Your question is equivalent to solving $8x+77y=1$ for integers $x$ and $y$. This can be solved using the division algorithm, or alternatively (equivalently) solving modulo $8$ - which is small enough to do by trial and error or observation.

So noting that $77\equiv 5 \bmod 8$ and $5\times 5 \equiv 1 \bmod 8$ choose $y=5$ and then solve for $x$. Then adjust the answer by an appropriate multiple of $77$.

Answer 3

For small to intermediate size moduli, you can use the method of adding the modulus, and cancelling when possible. (For larger moduli, you may want to use the extended Euclidean Algorithm.)

Here's adding the modulus on your problem:

$8x\equiv 1\equiv 78 \pmod{77}$. So $4x\equiv 39 \pmod{77}$.

Then $4x\equiv 39\equiv 116 \pmod{77}$. So $x\equiv 29 \pmod{77}$.

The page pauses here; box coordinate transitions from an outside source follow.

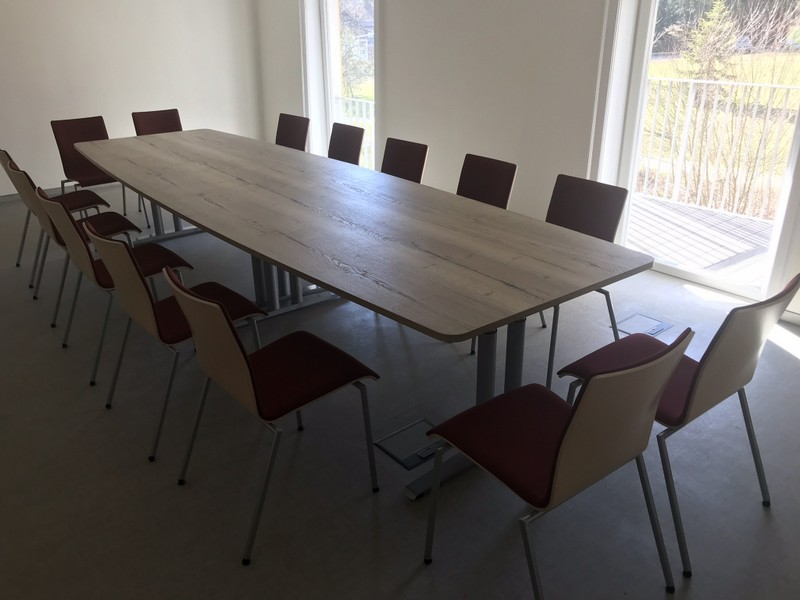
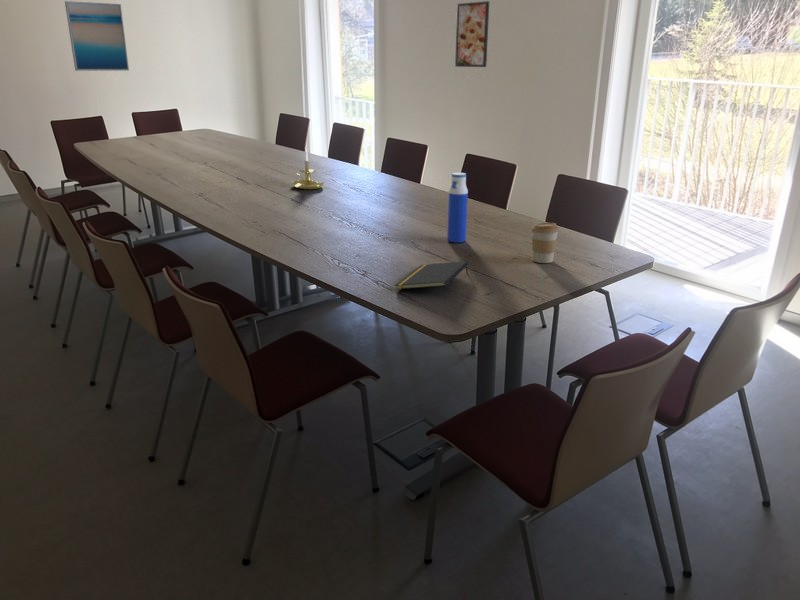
+ water bottle [446,172,469,244]
+ notepad [394,260,469,291]
+ candle holder [291,150,325,190]
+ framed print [454,0,490,68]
+ wall art [64,0,130,72]
+ coffee cup [530,222,560,264]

$8^{-1}\equiv 29\pmod{77}$

Answer 4

$$8\equiv 1 \bmod 7\implies 8^{-1}\equiv 8 \bmod 7$$ also $$7\times 8\equiv 1 \bmod 11\implies 8^{-1}\equiv 7 \bmod 11$$ Now apply the chinese remainder theorem. Or without this theorem you can write $$11\times 8^{-1}\equiv 88 \bmod 77$$ and $$7\times8^{-1}\equiv 49 \bmod 77$$ multiplying the latter by 2 and subtracting from the previous gives us $$3\times 8^{-1}\equiv 10 \bmod 77$$ now multiply both sides of this by $26$ $$78\times 8^{-1}\equiv 8^{-1}\equiv 260\equiv 29\bmod 77$$ i.e.,the inverse of $8$ $\bmod 77$ is $29$.